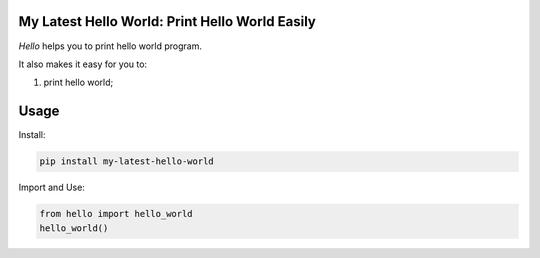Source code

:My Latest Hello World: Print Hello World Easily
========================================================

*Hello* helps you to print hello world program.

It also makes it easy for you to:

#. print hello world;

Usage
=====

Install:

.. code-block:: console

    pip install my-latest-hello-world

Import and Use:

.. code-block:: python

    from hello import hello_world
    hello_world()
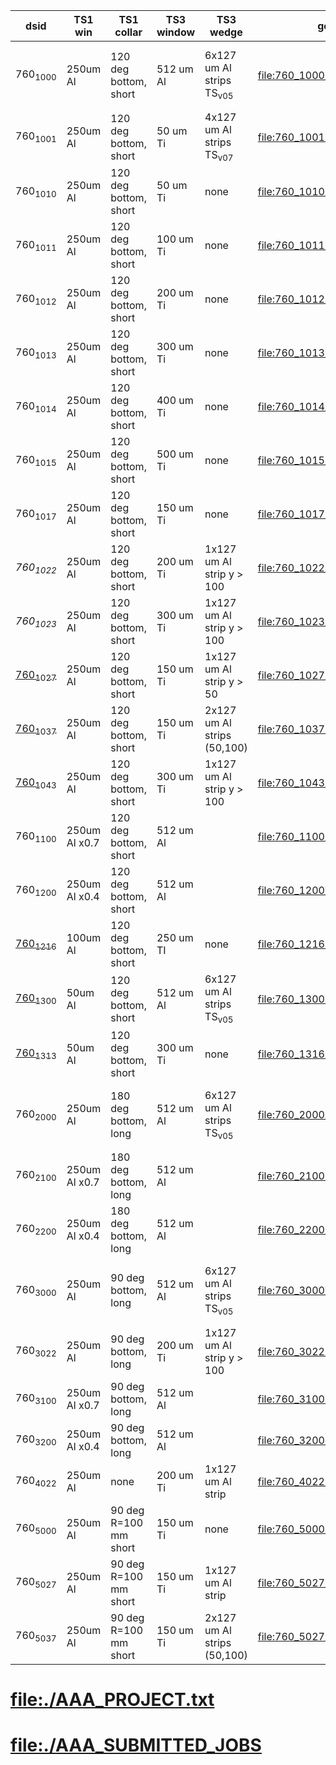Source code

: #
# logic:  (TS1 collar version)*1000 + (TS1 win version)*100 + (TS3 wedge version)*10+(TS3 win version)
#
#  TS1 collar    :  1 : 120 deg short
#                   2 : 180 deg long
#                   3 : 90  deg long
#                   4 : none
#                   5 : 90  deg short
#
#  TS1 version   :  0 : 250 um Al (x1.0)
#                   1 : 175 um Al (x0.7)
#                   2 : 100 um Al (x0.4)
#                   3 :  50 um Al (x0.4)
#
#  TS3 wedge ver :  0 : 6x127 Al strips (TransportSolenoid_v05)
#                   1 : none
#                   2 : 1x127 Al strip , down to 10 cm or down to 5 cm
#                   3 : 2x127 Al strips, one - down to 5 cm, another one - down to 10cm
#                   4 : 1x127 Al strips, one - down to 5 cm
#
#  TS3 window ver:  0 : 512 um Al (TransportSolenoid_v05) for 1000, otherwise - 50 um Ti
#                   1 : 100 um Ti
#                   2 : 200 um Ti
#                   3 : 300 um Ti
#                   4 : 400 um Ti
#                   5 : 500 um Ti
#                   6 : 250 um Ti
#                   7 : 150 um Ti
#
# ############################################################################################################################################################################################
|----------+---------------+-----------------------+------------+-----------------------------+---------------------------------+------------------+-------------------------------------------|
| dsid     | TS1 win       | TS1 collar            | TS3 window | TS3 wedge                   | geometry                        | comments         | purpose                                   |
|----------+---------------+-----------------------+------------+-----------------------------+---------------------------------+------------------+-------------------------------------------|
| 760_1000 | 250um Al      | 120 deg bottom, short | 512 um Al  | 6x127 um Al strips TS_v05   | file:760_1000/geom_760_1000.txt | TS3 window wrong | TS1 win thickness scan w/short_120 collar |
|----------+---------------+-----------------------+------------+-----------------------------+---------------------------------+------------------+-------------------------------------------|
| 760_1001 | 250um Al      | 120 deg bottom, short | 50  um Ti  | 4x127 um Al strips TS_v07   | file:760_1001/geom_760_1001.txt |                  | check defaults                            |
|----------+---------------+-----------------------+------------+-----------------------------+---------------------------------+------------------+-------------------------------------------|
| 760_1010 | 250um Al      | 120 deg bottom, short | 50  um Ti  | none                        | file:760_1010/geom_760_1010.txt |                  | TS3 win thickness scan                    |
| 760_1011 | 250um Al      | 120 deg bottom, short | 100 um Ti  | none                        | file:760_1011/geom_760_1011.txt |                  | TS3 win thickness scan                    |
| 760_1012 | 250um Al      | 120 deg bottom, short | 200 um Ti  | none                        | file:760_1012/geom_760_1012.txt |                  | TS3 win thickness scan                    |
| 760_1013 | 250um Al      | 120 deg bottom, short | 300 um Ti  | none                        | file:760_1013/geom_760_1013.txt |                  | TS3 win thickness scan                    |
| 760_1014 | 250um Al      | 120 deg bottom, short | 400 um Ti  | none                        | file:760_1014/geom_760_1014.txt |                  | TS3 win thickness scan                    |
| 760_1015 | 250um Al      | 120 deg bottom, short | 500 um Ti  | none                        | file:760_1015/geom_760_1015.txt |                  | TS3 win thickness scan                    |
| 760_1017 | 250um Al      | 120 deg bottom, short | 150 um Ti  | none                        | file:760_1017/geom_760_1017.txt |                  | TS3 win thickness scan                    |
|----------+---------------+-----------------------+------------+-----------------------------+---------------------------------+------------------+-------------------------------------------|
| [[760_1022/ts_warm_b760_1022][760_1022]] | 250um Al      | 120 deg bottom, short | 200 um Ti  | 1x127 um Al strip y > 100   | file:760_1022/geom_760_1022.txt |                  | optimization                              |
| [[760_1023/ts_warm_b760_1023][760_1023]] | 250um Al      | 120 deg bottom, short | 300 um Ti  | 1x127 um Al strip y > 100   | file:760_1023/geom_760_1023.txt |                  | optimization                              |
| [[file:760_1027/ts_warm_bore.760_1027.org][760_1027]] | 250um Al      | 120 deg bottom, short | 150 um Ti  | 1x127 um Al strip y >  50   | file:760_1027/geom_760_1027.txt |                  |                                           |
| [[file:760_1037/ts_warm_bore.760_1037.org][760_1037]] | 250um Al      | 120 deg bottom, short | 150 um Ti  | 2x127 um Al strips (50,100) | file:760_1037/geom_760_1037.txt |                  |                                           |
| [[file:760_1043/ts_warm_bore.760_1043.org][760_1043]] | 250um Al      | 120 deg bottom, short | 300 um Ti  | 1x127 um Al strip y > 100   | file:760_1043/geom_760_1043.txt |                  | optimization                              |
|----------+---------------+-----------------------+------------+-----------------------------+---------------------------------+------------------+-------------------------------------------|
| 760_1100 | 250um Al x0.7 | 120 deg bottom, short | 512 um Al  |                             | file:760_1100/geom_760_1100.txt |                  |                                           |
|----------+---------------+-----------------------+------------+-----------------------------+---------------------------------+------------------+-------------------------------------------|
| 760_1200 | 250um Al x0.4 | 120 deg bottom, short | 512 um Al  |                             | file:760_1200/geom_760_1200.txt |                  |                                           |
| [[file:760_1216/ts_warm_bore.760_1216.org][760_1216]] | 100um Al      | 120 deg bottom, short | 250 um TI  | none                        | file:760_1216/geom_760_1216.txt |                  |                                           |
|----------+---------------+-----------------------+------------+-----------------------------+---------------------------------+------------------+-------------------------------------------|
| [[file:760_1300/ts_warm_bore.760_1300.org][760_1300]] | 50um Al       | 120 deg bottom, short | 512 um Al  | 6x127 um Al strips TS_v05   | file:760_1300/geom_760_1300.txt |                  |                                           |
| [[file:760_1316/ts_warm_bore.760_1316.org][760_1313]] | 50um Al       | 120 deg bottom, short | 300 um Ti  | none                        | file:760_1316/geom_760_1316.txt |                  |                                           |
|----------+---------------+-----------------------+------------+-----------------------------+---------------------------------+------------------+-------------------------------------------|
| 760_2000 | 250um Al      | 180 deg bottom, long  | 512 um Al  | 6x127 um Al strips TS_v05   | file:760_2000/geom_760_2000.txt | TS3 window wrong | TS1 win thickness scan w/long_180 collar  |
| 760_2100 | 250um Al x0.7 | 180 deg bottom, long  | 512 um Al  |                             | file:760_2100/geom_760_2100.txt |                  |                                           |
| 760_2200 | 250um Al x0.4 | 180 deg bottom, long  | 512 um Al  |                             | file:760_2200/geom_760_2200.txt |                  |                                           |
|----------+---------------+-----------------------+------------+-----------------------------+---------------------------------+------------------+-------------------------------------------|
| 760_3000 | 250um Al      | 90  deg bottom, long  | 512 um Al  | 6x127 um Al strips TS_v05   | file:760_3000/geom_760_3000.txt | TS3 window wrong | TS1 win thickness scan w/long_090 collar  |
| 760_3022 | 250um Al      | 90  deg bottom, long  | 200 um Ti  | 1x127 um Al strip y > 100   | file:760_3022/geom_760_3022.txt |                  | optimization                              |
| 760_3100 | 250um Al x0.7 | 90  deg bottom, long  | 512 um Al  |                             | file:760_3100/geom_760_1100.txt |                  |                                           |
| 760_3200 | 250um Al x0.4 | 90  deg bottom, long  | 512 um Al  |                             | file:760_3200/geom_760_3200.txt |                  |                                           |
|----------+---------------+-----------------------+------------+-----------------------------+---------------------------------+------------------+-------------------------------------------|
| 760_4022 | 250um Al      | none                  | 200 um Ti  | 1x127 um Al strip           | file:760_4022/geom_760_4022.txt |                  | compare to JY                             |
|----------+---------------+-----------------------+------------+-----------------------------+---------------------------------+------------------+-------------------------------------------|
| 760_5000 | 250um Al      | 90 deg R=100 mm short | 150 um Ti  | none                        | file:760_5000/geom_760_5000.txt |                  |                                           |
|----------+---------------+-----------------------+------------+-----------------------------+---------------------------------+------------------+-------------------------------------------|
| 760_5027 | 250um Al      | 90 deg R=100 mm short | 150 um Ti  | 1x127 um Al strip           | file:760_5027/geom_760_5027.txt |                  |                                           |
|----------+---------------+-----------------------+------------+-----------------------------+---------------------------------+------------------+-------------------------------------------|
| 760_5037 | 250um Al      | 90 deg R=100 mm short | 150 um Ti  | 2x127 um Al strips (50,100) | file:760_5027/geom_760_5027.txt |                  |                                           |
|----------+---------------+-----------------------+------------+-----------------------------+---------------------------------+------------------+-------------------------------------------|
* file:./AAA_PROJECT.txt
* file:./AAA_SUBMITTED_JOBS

-- Prompt --
Find the count of lines in the data above where the word "wedge" occurs, and write down only that count.

-- Task answer --
3